We also designed a sustainability model to make it last: SmartBank is deployed using a Build-Operate-Transfer model, enabling local governments and health agencies to eventually take full ownership. SmartBank is a tested, working innovation built for African realities.
Now, we’re ready to scale. With the right partners; governments, funders, and local health actors, we can expand SmartBank across the continent. Ultimately, we believe that the ability to access safe blood shouldn’t depend on your location or luck; it should be a basic, guaranteed right for every African life.
7. LifeBank sits at the intersection of technology, logistics, and public health. What do you hope policymakers, tech leaders, and investors better understand about building resilient healthcare ecosystems in Africa?
I want them to understand that healthcare innovation isn’t optional, it’s urgent. Africa’s healthcare systems need bold, scalable, sustainable solutions. Policymakers must create enabling environments for health-tech infrastructure. Tech leaders must design for local realities; and investors must recognize that healthcare logistics is not just social good; it’s a massive market opportunity. Resilience comes from building systems that can respond quickly, adapt rapidly, self-sustain and reach everyone; not just the wealthy or urban few.
8. You have spoken about your goal to save one million lives. How far along are you on that journey, and what does it truly take to scale to that level of impact?
We’ve served over 230,000 people directly and support care centers that serve over 96 million people across four countries.. But we’re not slowing down. To get to one million people served, we need two things: scale and sustainability. That means stronger partnerships, deeper systems integration, and smarter financing models. But it also means putting our stories out there; so that people understand just how urgent and solvable this challenge is. We are well on our way.
9. LifeBank is a good example of mission-led entrepreneurship with deep local roots and global ambition. What advice would you give to other social entrepreneurs striving to balance purpose with scale?

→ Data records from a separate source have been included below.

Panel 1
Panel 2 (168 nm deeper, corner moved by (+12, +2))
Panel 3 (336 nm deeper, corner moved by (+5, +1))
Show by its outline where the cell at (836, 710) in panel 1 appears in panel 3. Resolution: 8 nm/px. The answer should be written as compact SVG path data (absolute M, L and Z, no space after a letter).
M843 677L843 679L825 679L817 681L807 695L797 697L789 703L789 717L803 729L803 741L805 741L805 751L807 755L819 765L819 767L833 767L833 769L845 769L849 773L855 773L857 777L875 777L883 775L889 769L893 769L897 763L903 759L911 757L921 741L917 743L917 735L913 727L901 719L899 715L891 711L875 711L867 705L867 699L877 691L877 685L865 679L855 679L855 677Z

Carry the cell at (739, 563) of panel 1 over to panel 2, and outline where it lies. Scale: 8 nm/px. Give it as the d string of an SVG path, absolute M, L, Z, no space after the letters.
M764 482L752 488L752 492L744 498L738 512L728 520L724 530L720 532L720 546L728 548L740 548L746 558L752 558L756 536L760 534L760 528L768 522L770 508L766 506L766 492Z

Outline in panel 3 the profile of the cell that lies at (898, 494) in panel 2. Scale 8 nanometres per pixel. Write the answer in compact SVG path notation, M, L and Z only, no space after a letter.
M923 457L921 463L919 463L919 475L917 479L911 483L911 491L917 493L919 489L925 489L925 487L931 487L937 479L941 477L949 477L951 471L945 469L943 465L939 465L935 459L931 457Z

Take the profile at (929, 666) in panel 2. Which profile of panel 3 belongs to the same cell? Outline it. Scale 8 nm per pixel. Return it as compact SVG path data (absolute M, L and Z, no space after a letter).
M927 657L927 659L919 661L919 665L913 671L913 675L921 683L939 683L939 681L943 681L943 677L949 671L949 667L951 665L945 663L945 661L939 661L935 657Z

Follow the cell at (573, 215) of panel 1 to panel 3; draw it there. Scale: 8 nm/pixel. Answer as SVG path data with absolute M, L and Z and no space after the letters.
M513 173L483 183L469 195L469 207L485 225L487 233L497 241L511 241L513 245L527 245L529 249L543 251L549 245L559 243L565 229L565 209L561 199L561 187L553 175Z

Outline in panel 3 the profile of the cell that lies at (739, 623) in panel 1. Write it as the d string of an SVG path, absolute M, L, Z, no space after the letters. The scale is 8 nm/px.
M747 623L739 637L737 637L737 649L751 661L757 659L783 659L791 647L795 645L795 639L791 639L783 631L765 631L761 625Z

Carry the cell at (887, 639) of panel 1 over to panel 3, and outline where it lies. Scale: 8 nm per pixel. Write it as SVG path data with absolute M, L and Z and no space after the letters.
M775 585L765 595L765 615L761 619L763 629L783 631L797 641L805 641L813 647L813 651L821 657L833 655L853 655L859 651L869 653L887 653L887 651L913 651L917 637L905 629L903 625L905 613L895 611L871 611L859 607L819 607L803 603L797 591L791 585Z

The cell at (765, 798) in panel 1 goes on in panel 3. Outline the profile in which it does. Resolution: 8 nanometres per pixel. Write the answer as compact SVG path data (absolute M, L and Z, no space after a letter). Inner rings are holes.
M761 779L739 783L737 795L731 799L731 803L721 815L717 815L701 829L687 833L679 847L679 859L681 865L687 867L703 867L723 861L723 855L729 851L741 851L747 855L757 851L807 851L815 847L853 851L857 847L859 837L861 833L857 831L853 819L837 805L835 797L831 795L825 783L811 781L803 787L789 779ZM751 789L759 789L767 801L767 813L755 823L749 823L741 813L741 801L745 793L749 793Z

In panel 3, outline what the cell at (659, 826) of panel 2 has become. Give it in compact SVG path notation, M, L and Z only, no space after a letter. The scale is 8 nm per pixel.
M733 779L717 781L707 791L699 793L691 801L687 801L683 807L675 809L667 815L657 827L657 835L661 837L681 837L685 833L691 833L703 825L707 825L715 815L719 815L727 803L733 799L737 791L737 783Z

Hold your mission tightly, but your methods loosely. You’ll need to evolve; but don’t let the world force you to compromise on the reason you started. Build a team that shares your values, and listen to your customers. It's also important that social entrepreneurs learn the language of capital, because without funding, even the best ideas die.
Purpose and scale are not enemies. In fact, to create sustainable, purpose-driven impact, you must scale. Just do it on your terms, rooted in the communities you serve.
10. You’ve been on this journey for close to a decade now. How would you say you’ve evolved as a leader from your early days as a founder to where you are today?
In the early days, I was hands-on in everything. Now, I lead leaders. I’ve learned to delegate, to coach, and to build systems that outlast any one person. I’ve become more resolute, and more urgent. I’m constantly balancing the long-term vision with daily execution. Most importantly, I’ve learned that resilience is a skill. You grow it by surviving hard seasons and staying rooted in purpose. I’m still evolving, but now I do it with a stronger team, a sharper strategy, and a deeper commitment to the work we do.